_ZU ERLEDIGENDE AUFGABE_: Formatieren Sie sämtliche Zeilen der Auflistung als nummerierte Liste und lassen Sie dabei Leerzeilen weg. Die Bilder übernehmen Sie bitte nicht in die Antwort.

[Einträge aus einer Sammlung]
.....
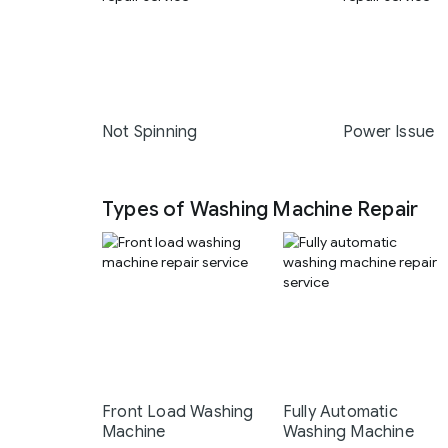
Not Spinning
Power Issue
Types of Washing Machine Repair
Front Load Washing
Fully Automatic
Machine
Washing Machine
.....
_LÖSUNG DER AUFGABE_:
1. Not Spinning
2. Power Issue
3. Types of Washing Machine Repair
4. Front Load Washing
5. Fully Automatic
6. Machine
7. Washing Machine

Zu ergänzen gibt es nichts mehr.